Última revisión
07/07/2026
Tributos niega la deducción por obras de mejora de la eficiencia si se hacen en un local que se transforma en vivienda

La Dirección General de Tributos, en su consulta vinculante (V2149-25), de 13 de noviembre de 2025, analiza si puede aplicarse la deducción por obras de mejora de la eficiencia energética prevista en la disposición adicional quincuagésima de la LIRPF cuando las actuaciones se realizan en un local comercial que, una vez terminadas las obras, pasa a destinarse a vivienda habitual.
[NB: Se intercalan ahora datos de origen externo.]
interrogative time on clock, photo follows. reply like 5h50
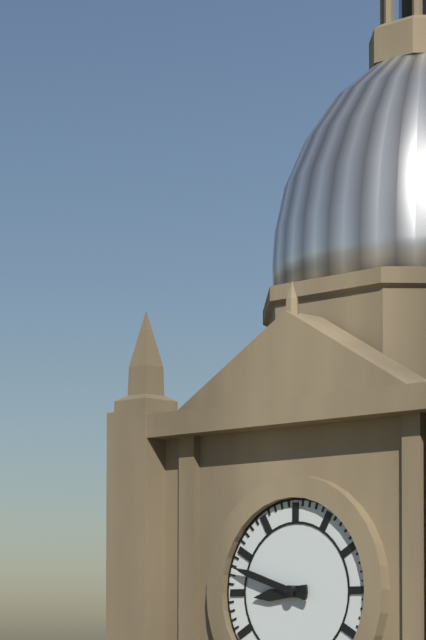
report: 8h48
La respuesta administrativa es negativa.
La consulta aclara que estas deducciones temporales del IRPF están pensadas para obras realizadas en viviendas o, en determinados casos, en edificios de uso predominantemente residencial, siempre con los requisitos materiales, temporales y documentales exigidos por la norma. No basta con que el inmueble termine siendo una vivienda tras las obras si en el punto de partida era un local.
Supuesto planteado a Tributos
El consultante era propietario de un local comercial en el que inició en 2024 obras para mejorar su eficiencia energética. Según expone, tras finalizar las actuaciones se formalizaría el cambio de uso y el inmueble pasaría a constituir su residencia habitual. Además, preveía obtener dos certificados de eficiencia energética: uno anterior a las obras, referido al local, y otro posterior, ya como vivienda.
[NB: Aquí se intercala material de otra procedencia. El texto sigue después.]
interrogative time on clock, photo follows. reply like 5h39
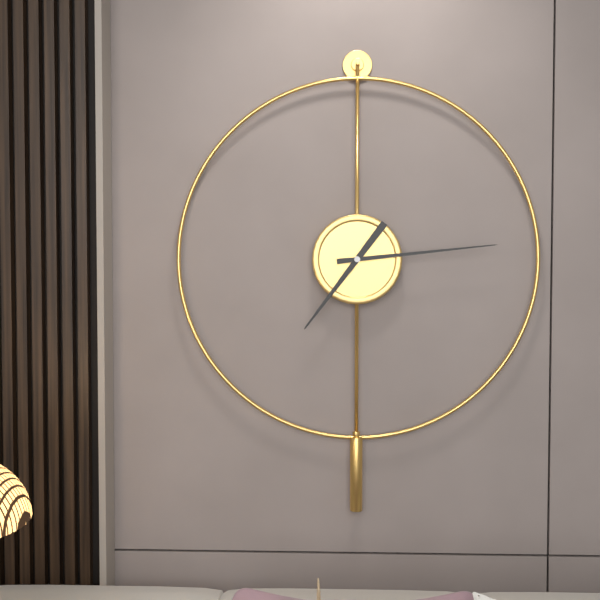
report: 7h14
Qué dice la norma sobre estas deducciones
La disposición adicional quincuagésima de la LIRPF regula tres deducciones temporales por obras de mejora de eficiencia energética:
- Para la reducción de la demanda de calefacción y refrigeración.
- Para la mejora en el consumo de energía primaria no renovable.
- Para obras de rehabilitación energética.
Entre otros requisitos, la mejora debe acreditarse mediante certificados de eficiencia energética expedidos antes y después de las obras, comparables entre sí y emitidos conforme al procedimiento legalmente previsto.
La razón por la que la DGT rechaza la deducción
La DGT concluye que, en este caso, no puede acreditarse la mejora exigida respecto de la situación previa, porque las obras se realizaron sobre un local comercial y no sobre una vivienda. Precisamente por ello, entiende que no resultan aplicables las deducciones previstas en la disposición adicional 50.ª de la LIRPF, aunque tras las obras se produzca el cambio de uso y el inmueble pase a ser la residencia habitual del contribuyente.